#### EXCERPTED TEXT:
1984 Major League Baseball postseason

Tournament details
- Dates: October 2–14, 1984
- Teams: 4

Final positions
- Champions: Detroit Tigers (4th title)
- Runners-up: San Diego Padres

Tournament statistics
- Games played: 13
- Attendance: 655,603 (50,431 per game)
- Best BA: Alan Trammell (DET) (.419)
- Most HRs: Kirk Gibson & Alan Trammell (DET) (3)
- Most SBs: Kirk Gibson (DET) (4)
- Best ERA: Dave Dravecky & Craig Lefferts (SD) (0.00)
- Most Ks (as pitcher): Jack Morris (DET) (17)

Awards
- MVP: Alan Trammell (DET)

= 1984 Major League Baseball postseason =

1984 Major League Baseball playoffs

The 1984 Major League Baseball postseason was the playoff tournament of Major League Baseball for the 1984 season. The winners of each division advance to the postseason and face each other in a League Championship Series to determine the pennant winners that face each other in the World Series.

In the American League, the Detroit Tigers returned to the postseason for the first time since 1972, and the Kansas City Royals returned to the postseason for the sixth time in nine years.

#### REQUIRED TASKS:
1: Reproduce the part of the 1984 postseason summary that opens with the words containing "Tournament details" and closes with "(50,431 per game)".
2: In the 1984 postseason summary, how many games were played in the tournament?

#### DATA UNDER STUDY:
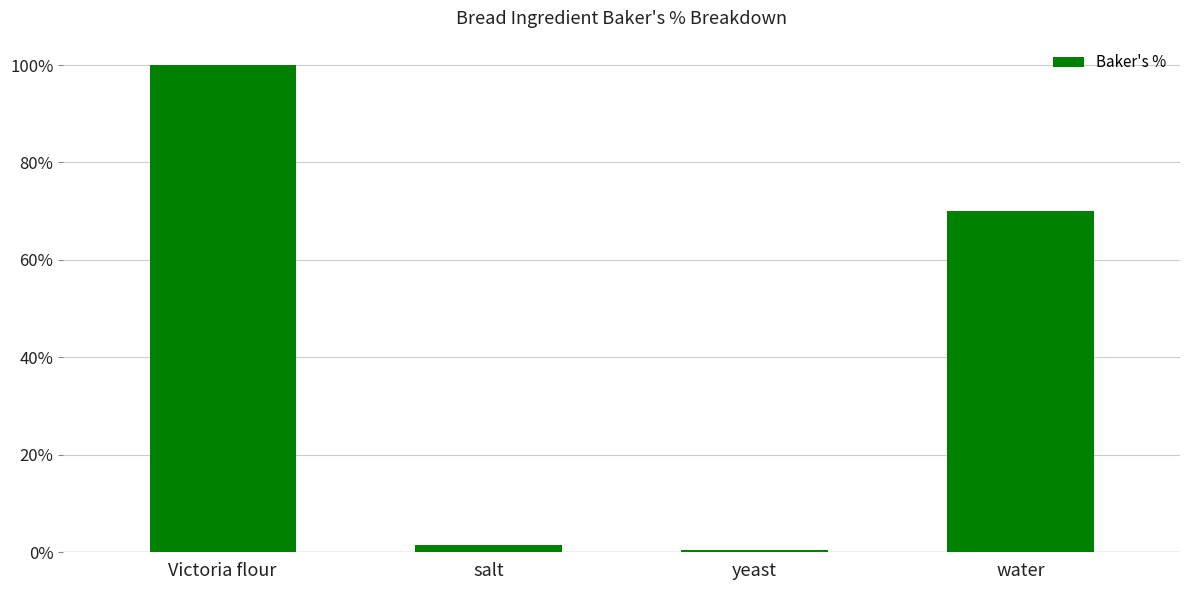

Count the number of data series in this chart.

1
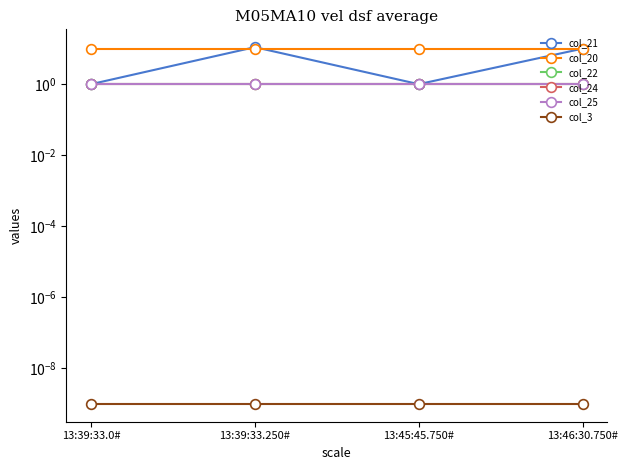

Is the value of col_22 at 13:46:30.750# greater than the value of col_3 at 13:45:45.750#?

Yes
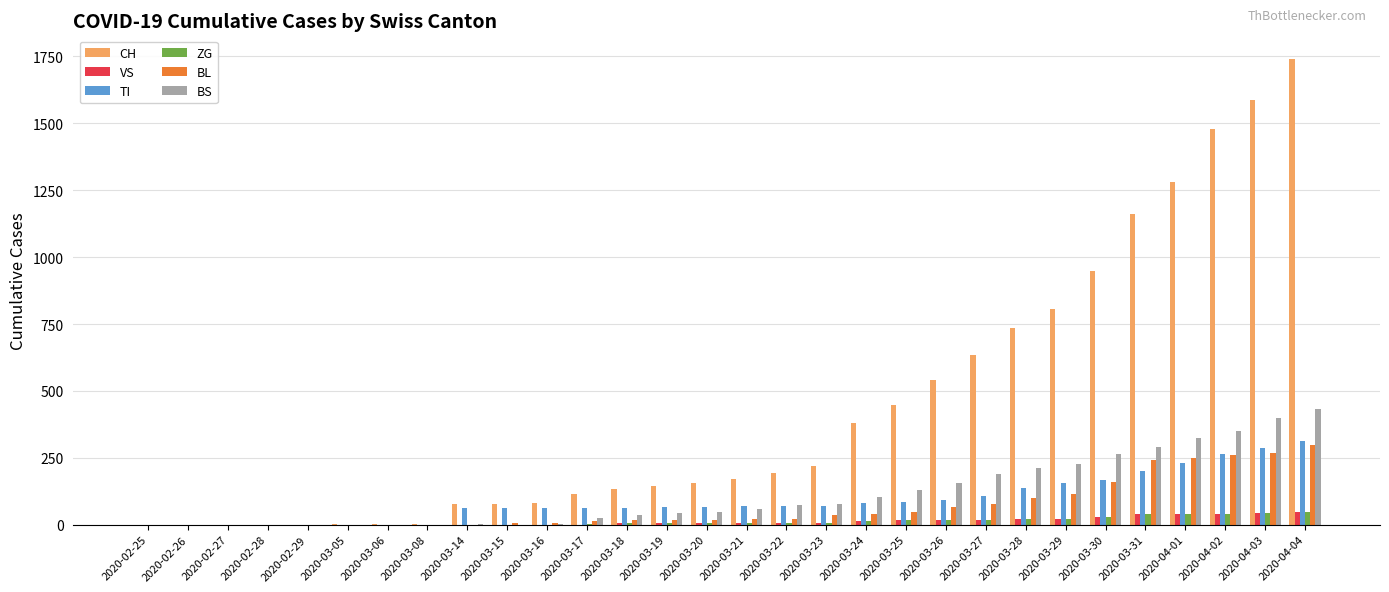

What is the sum of all ZG values?

378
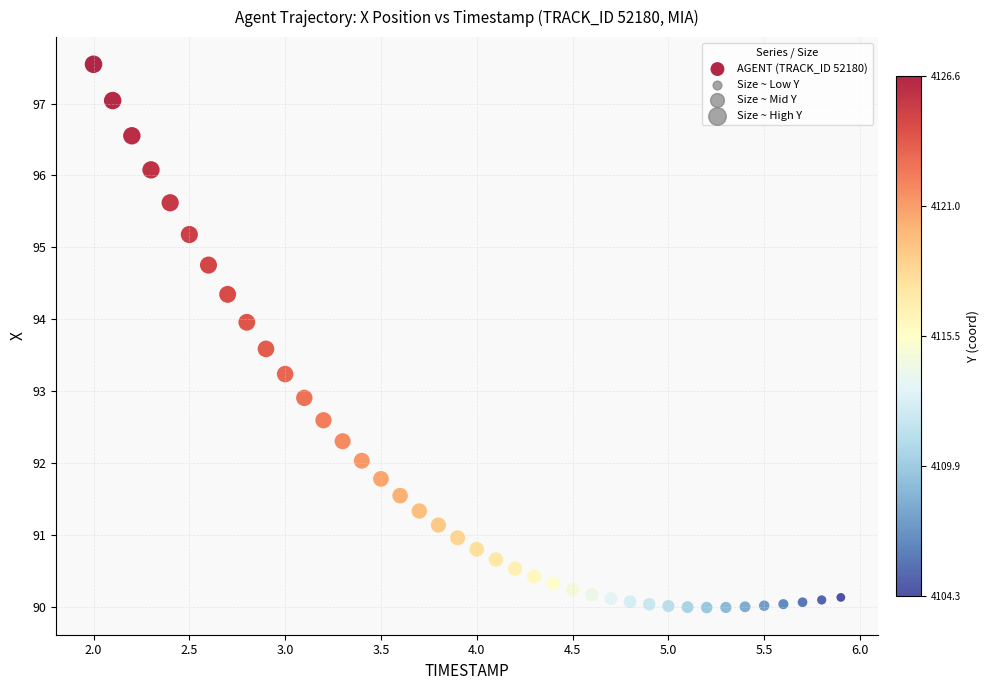

What Y value in the scatter plot is closest to 93?

92.9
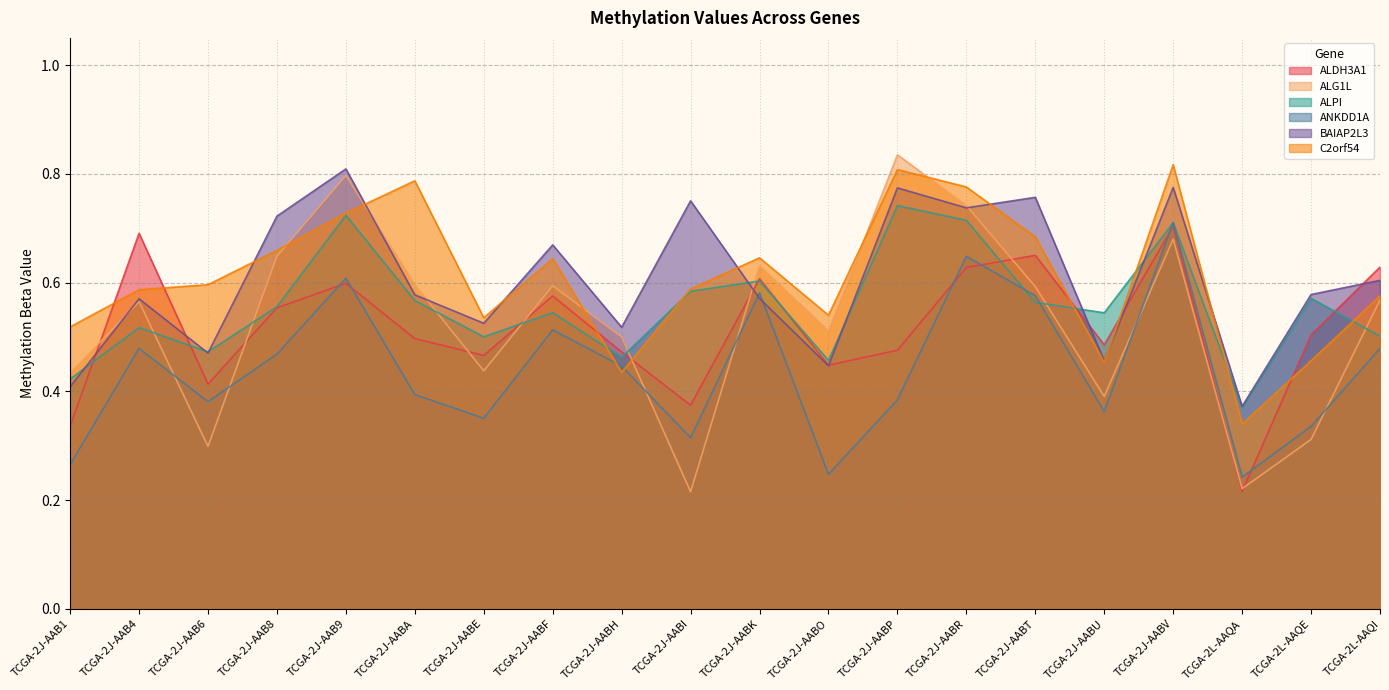

What are all the series names shown in the legend?

ALDH3A1, ALG1L, ALPI, ANKDD1A, BAIAP2L3, C2orf54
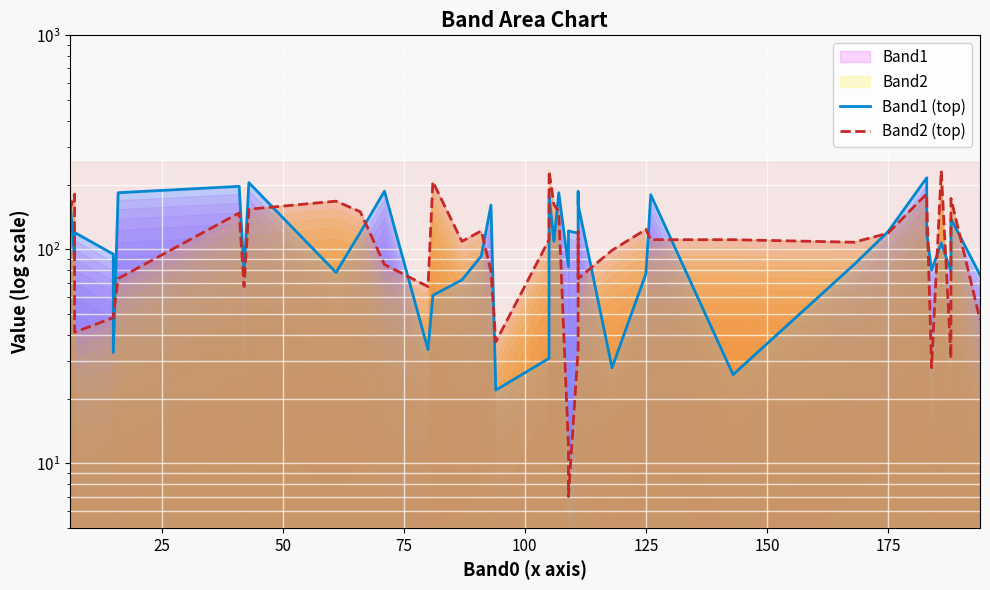

How many interior local valleys does the Band1 (top) series have?

13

#### YOUR RESPONSES:
1:
Tournament details
- Dates: October 2–14, 1984
- Teams: 4

Final positions
- Champions: Detroit Tigers (4th title)
- Runners-up: San Diego Padres

Tournament statistics
- Games played: 13
- Attendance: 655,603 (50,431 per game)

2: 13